Может, они так и задумали? Выбрали грустную фотографию, чтобы отобрать его. А может, фотограф — торговец детьми. Связан с агентством по охране детства, платит им, чтобы они передавали ему детей, а потом продает их на рынке белых рабов в… где он может быть, этот рынок? И какие у них машины?
— Тоф, я просто хочу, чтобы ты мне помогал.
— Я же сказал: извини.
— Ну ты ведь понимаешь, как скверно из-за этого выгляжу я и мы оба. Теперь они чаще будут приносить нам корзинки с фруктами. И печь для нас кексы Бунта.
— А что такое кекс Бунта?
— Это вроде большого пончика.
— А.
Он уже выпил полкоктейля. Хочет набрать вес.
Я снова смотрю на фотографию. В общем, он очень хорошенький. Желтая рубашка подходит по цвету к волосам, которые выгорели, потому что сентябрь был солнечным и мы все время торчали на пляже. А светло-голубой фон идеально подходит к цвету глаз. И эти глаза умоляют: Спасите! Тут не одна, а целых шесть фотографий, целая стопка, и внизу еще четыре больших, и еще одна, самая большая. Господи! И все эти Тофы, все одиннадцать, заклинают: О люди, вы, те, кто разглядывает школьные фотографии, посмотрите, как печальна моя жизнь! О одноклассники и учителя, всмотритесь в мои глаза, которые видели так много страшного! Сотрите мое прошлое, я хочу начать все сначала, я хочу быть таким же, как вы, как все остальные, обычным и счастливым, счастливым! Взгляните, как я улыбаюсь на школьной фотографии! Спасите меня от него, потому что каждый вечер перед ужином он спит на диване, как убитый, а когда не может встать, хватает меня за рубашку и чего-то просит, заставляет меня готовить нам еду, а потом, проснувшись, напрягается и все смотрит на свой экран, и все что-то пишет и не разрешает мне взглянуть, а потом валится и засыпает на моей кровати, и мне приходится выгонять его оттуда, а потом он снова не спит полночи, и…
— Что ты хочешь на ужин?
— Тако.
— Мы ели тако в воскресенье.
— Ну и что?
— Если сам приготовишь, пускай будет тако.
— А у нас есть мясо?
— Нет. Придется купить.
— А можно еще что-нибудь купить?
— Например?
— Рутбир.
— Хорошо. Когда все будет готово, разбуди меня.
Выкину ли я когда-нибудь из головы эту фотографию?

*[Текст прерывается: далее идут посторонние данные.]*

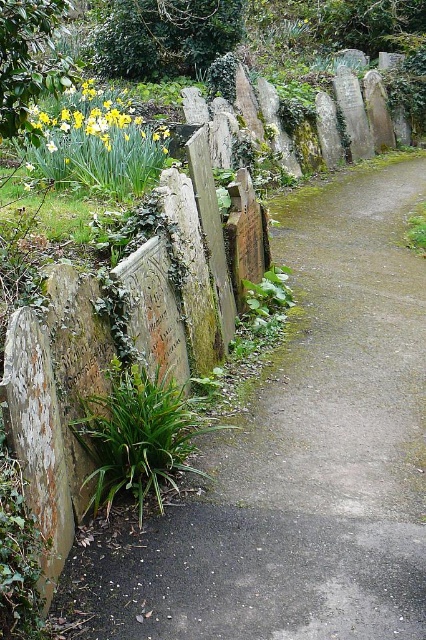
You are standing at the entrance of the cemetery and see the smooth stone path at center and the yellow matte daffodil at upper left. Which object is nearer to you?

The smooth stone path at center is closer to the viewer than the yellow matte daffodil at upper left.

You are a gardener planning to plant a new flower bed along the smooth stone path at center and the yellow matte daffodil at upper left. Which object has a narrower width?

The smooth stone path at center is thinner than the yellow matte daffodil at upper left, so the smooth stone path at center has a narrower width.

You are a gardener planning to plant a new flower bed. You need to decide whether the yellow matte daffodil at upper left can be placed along the smooth stone path at center. Based on their sizes, will there be enough space for the daffodil?

The smooth stone path at center occupies less space than yellow matte daffodil at upper left, so there is insufficient space to place the daffodil along the path.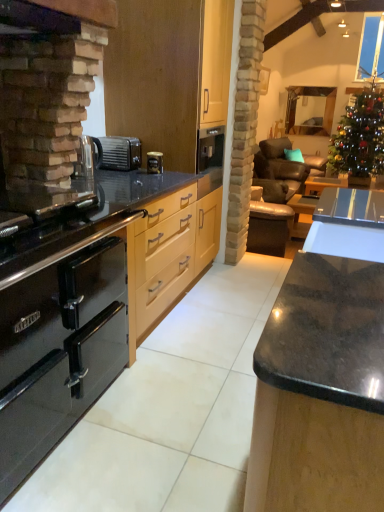
Question: Is green glittering christmas tree at upper right far away from transparent glass window at upper right?

Choices:
 (A) no
 (B) yes

Answer: (A)

Question: From a real-world perspective, is green glittering christmas tree at upper right positioned over transparent glass window at upper right based on gravity?

Choices:
 (A) no
 (B) yes

Answer: (A)

Question: Can you confirm if green glittering christmas tree at upper right is positioned to the right of transparent glass window at upper right?

Choices:
 (A) no
 (B) yes

Answer: (A)

Question: Is green glittering christmas tree at upper right at the left side of transparent glass window at upper right?

Choices:
 (A) no
 (B) yes

Answer: (B)

Question: Considering the relative sizes of green glittering christmas tree at upper right and transparent glass window at upper right in the image provided, is green glittering christmas tree at upper right taller than transparent glass window at upper right?

Choices:
 (A) no
 (B) yes

Answer: (B)

Question: Is black matte toaster at center wider or thinner than leather at right?

Choices:
 (A) thin
 (B) wide

Answer: (A)

Question: From the image's perspective, is black matte toaster at center above or below leather at right?

Choices:
 (A) below
 (B) above

Answer: (A)

Question: Considering the positions of point (114, 163) and point (291, 151), is point (114, 163) closer or farther from the camera than point (291, 151)?

Choices:
 (A) farther
 (B) closer

Answer: (B)

Question: Is black matte toaster at center bigger or smaller than leather at right?

Choices:
 (A) big
 (B) small

Answer: (B)

Question: In terms of size, does black glass countertop at left appear bigger or smaller than leather at right?

Choices:
 (A) big
 (B) small

Answer: (B)

Question: Visually, is black glass countertop at left positioned to the left or to the right of leather at right?

Choices:
 (A) left
 (B) right

Answer: (A)

Question: Is point (29, 239) positioned closer to the camera than point (286, 172)?

Choices:
 (A) farther
 (B) closer

Answer: (B)

Question: Would you say black glass countertop at left is inside or outside leather at right?

Choices:
 (A) inside
 (B) outside

Answer: (B)

Question: Is black matte toaster at center taller or shorter than transparent glass window at upper right?

Choices:
 (A) short
 (B) tall

Answer: (A)

Question: In terms of width, does black matte toaster at center look wider or thinner when compared to transparent glass window at upper right?

Choices:
 (A) wide
 (B) thin

Answer: (A)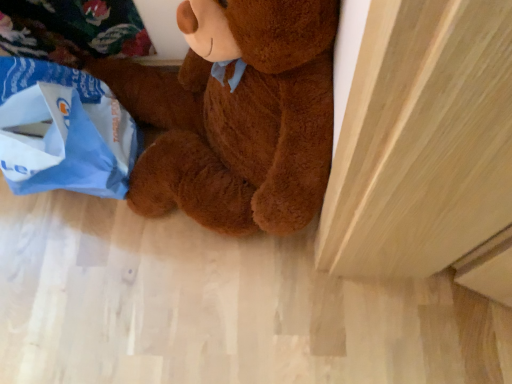
Question: From a real-world perspective, is brown plush teddy bear at center positioned under blue paper grocery bag at lower left based on gravity?

Choices:
 (A) yes
 (B) no

Answer: (B)

Question: Can you confirm if brown plush teddy bear at center is thinner than blue paper grocery bag at lower left?

Choices:
 (A) yes
 (B) no

Answer: (B)

Question: Can you confirm if brown plush teddy bear at center is smaller than blue paper grocery bag at lower left?

Choices:
 (A) yes
 (B) no

Answer: (B)

Question: Are brown plush teddy bear at center and blue paper grocery bag at lower left far apart?

Choices:
 (A) no
 (B) yes

Answer: (A)

Question: Is brown plush teddy bear at center positioned before blue paper grocery bag at lower left?

Choices:
 (A) no
 (B) yes

Answer: (B)

Question: Is brown plush teddy bear at center to the left of blue paper grocery bag at lower left from the viewer's perspective?

Choices:
 (A) no
 (B) yes

Answer: (A)

Question: Is there a large distance between blue paper grocery bag at lower left and brown plush teddy bear at center?

Choices:
 (A) yes
 (B) no

Answer: (B)

Question: From the image's perspective, does blue paper grocery bag at lower left appear lower than brown plush teddy bear at center?

Choices:
 (A) yes
 (B) no

Answer: (A)

Question: Is blue paper grocery bag at lower left closer to the viewer compared to brown plush teddy bear at center?

Choices:
 (A) no
 (B) yes

Answer: (A)

Question: Is blue paper grocery bag at lower left positioned with its back to brown plush teddy bear at center?

Choices:
 (A) no
 (B) yes

Answer: (A)

Question: From a real-world perspective, does blue paper grocery bag at lower left sit lower than brown plush teddy bear at center?

Choices:
 (A) no
 (B) yes

Answer: (B)

Question: Considering the relative sizes of blue paper grocery bag at lower left and brown plush teddy bear at center in the image provided, is blue paper grocery bag at lower left smaller than brown plush teddy bear at center?

Choices:
 (A) no
 (B) yes

Answer: (B)

Question: From the image's perspective, relative to blue paper grocery bag at lower left, is brown plush teddy bear at center above or below?

Choices:
 (A) below
 (B) above

Answer: (B)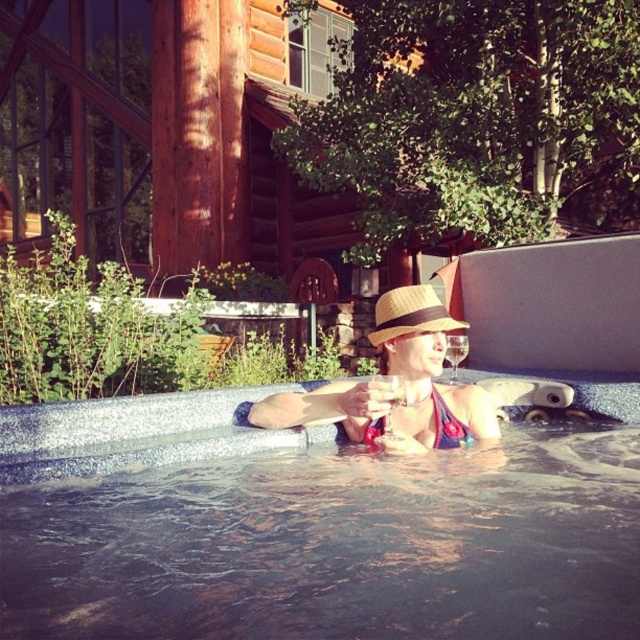
Between smooth concrete pool at center and straw hat at center, which one appears on the right side from the viewer's perspective?

straw hat at center

From the picture: Is smooth concrete pool at center positioned before straw hat at center?

Yes, smooth concrete pool at center is closer to the viewer.

What are the coordinates of `smooth concrete pool at center` in the screenshot? It's located at (314, 531).

Who is positioned more to the right, matte straw hat at center or straw hat at center?

straw hat at center

Is point (304, 400) more distant than point (433, 323)?

That is False.

This screenshot has width=640, height=640. I want to click on matte straw hat at center, so click(x=396, y=387).

How much distance is there between straw hat at center and blue textured bikini top at center?

A distance of 9.47 inches exists between straw hat at center and blue textured bikini top at center.

Between point (394, 326) and point (445, 448), which one is positioned in front?

Point (394, 326)

Where is `straw hat at center`? The image size is (640, 640). straw hat at center is located at coordinates (410, 314).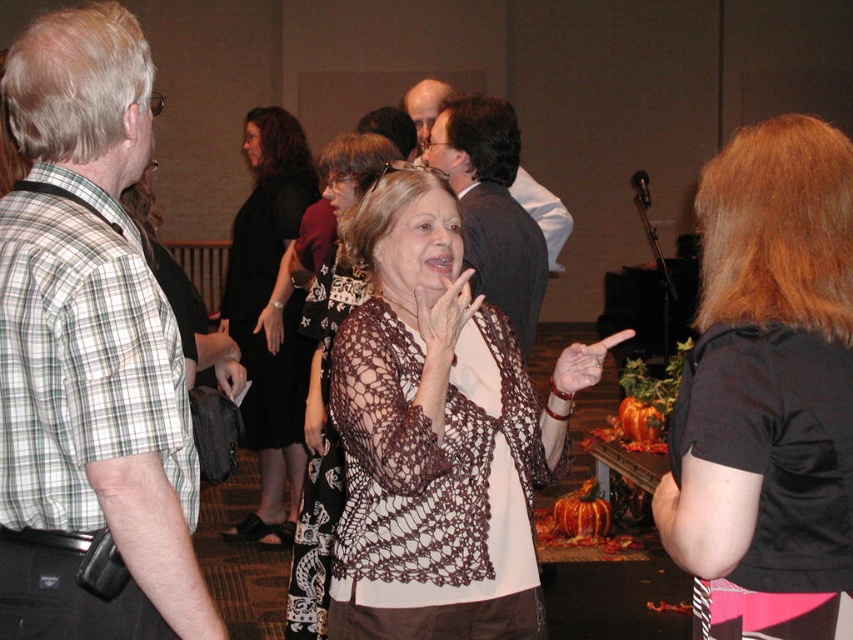
You are an artist sketching the scene and notice two hands at the center of your drawing. The first hand is described as a white lace hand at center, and the second is a matte brown hand at center. Which hand takes up more space in the drawing?

The matte brown hand at center takes up more space than the white lace hand at center because the white lace hand at center occupies less space according to the description.

You are attending the event and notice the black lace shawl at center and the white lace hand at center. Which object is closer to you from your perspective?

The black lace shawl at center is closer to you because the white lace hand at center is behind it.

Сможем ли мы когда-нибудь ее пережить? Неужели ему действительно так грустно? Я понимаю, что это неважно, но почему это настолько очевидно? Неужели хотя бы кто-то еще из детей выглядит так же грустно? Вот девочка, у которой мама и папа сейчас разводятся — разве она плачет? Господи, ну конечно нет. Все дети понимают, что стоит на кону. Они знают: родителей надо прикрывать. Но только не Тоф. Я все для него делаю — на прошлой неделе, например, поменял постельное белье! — а взамен получаю это.
Мать готова была нас убить, если в школе нас фотографировали, а она не знала об этом заранее и не проверяла наш внешний вид. Была, впрочем, одна причина, по которой мы не предупреждали ее, что нас будут снимать, и называлась эта причина — ШОТЛАНДКА. Интересно, носил ли кто-нибудь в начале 70-х шотландку в таких количествах? Забавно — похоже, на каждой фотографии до пятого класса в том или ином виде принимает участие шотландка, в основном в номинации «штаны». И мы, все трое, становились похожи друг на друга.